This past weekend we went on a senior high retreat to the Parsons’ cabin. The Parsons’ cabin has become a yearly staple in our student ministry calendar. It is a small, simple cabin that God has used over the past thirteen years to do some great work in me and the students that have attended those retreats. This past weekend was no exception — God was at work. He prepared a lesson in me that was just right for the group we had going. Our topic of conversation was legalism, licentiousness, and liberty.

As someone who grew up in the church, legalism is a pitfall I can fall into. Legalism is where we create rules that God doesn’t hold us to and we expect others to adhere to those rules. If others don’t hold to those rules, then we judge them. That’s what the Pharisees did in Scripture. They would create laws that they expected everyone to follow, and if someone didn’t follow them, they were less spiritual than they should be.
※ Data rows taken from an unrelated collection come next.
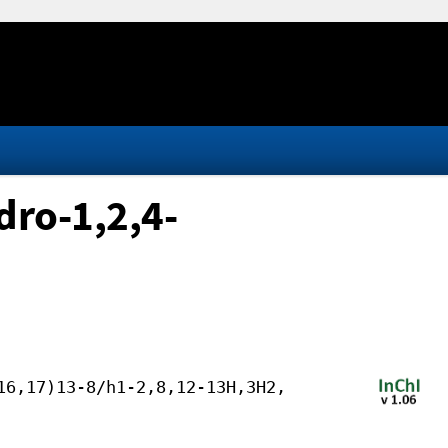
ro-1,2,4-
16,17)13-8/h1-2,8,12-13H,3H2,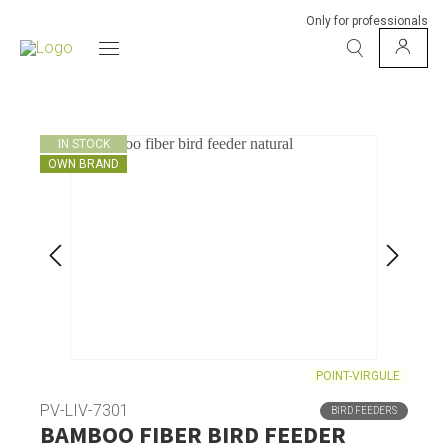
Only for professionals
IN STOCK
OWN BRAND
POINT-VIRGULE
PV-LIV-7301
BIRD FEEDERS
BAMBOO FIBER BIRD FEEDER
Licentiousness is where we create a moral law for ourselves apart from God, and we live by it. There is no expectation of others except, as long as they allow us to live as we want. This is a huge problem in our culture today. We become god and set our own standards. As believers, we have to pay careful attention to make sure this doesn’t sink into our way of life. It is easy to fall into, but we have to fight the urge to be king over our life.

Legalism and licentiousness are two ends to the spectrum, and both lead to bondage. Legalism sets up rules for everyone, licentiousness sets up rules for self and no one else. Legalism says it is a sin to listen to certain types of music. Licentiousness says I can listen to whatever I want, because I want to. Legalism says it is a sin to date. Licentiousness says that I can date whomever I want, when I want. Legalism says that everyone should only eat certain foods. Licentiousness says I can eat whatever I want, it doesn’t hurt anyone else.

Then there is liberty. Liberty is freedom. We understand that because of the country we live in. Yet how I define liberty as a believer is understanding the freedom we have in Christ, but living out of love and not our rights. Liberty filters every decision through a screen of, “How will what I am doing bring glory and honor to Christ?” Its focus is on loving God and loving others. Its focus in not on rules or rights. When legalism says it is a sin to listen to certain music and licentiousness says I can listen to whatever I want, it doesn’t affect me. Liberty says, “How does this music bring glory and honor to Christ?”

This is the conversation we had last weekend with high school students. It was a fun conversation, but also led to some great dialogue and self-reflection. How am I living? Am I living in liberty, where I seek to live out of love, or am I being legalistic or licentious? The hard thing about this question is that it is not a one-time thought, but it’s a constant evaluation of every decision. As a passionate follower of Christ, I need to seek to live out of liberty. I need to seek to live out of love, asking the question, “How is what I am doing bringing glory and honor to Jesus?” It’s what our students were challenged with last weekend, and it’s what I am challenged with every day.